Moll, A., Ramirez, L. M., Ninov, M., Schwarz, J., Urlaub, H., & Zweckstetter, M. (2022). Hsp multichaperone complex buffers pathologically modified Tau. Nature Communications, 13: 3668. doi:10.1038/s41467-022-31396-z.


Cite as: https://hdl.handle.net/21.11116/0000-000A-EFA7-D
Abstract
Alzheimer’s disease is a neurodegenerative disorder in which misfolding and aggregation of pathologically modified Tau is critical for neuronal dysfunction and degeneration. The two central chaperones Hsp70 and Hsp90 coordinate protein homeostasis, but the nature of the interaction of Tau with the Hsp70/Hsp90 machinery has remained enigmatic. Here we show that Tau is a high-affinity substrate of the human Hsp70/Hsp90 machinery. Complex formation involves extensive intermolecular contacts, blocks Tau aggregation and depends on Tau’s aggregation-prone repeat region.
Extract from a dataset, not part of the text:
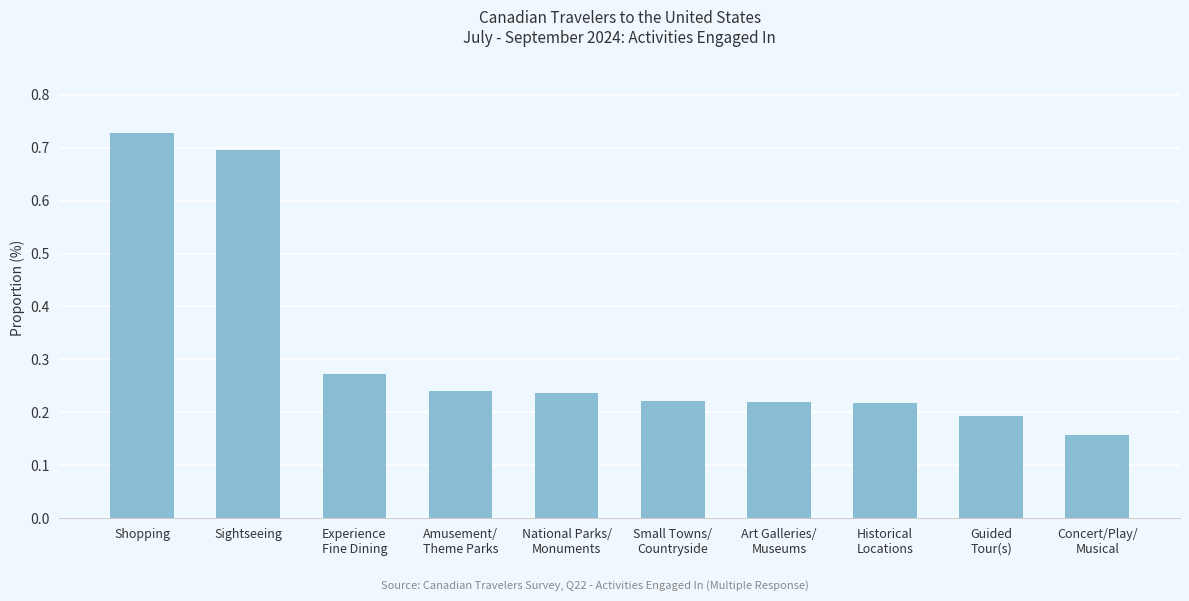

How many bars are there in total?

10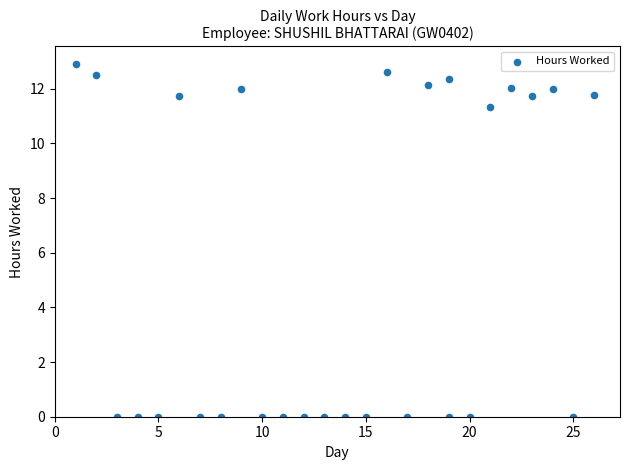

What Y value in the scatter plot is closest to 6?

11.3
The Hsp90 co-chaperone p23 directly binds Tau and stabilizes the multichaperone/substrate complex, whereas the E3 ubiquitin-protein ligase CHIP efficiently disassembles the machinery targeting Tau to proteasomal degradation. Because phosphorylated Tau binds the Hsp70/Hsp90 machinery but is not recognized by Hsp90 alone, the data establish the Hsp70/Hsp90 multichaperone complex as a critical regulator of Tau in neurodegenerative diseases.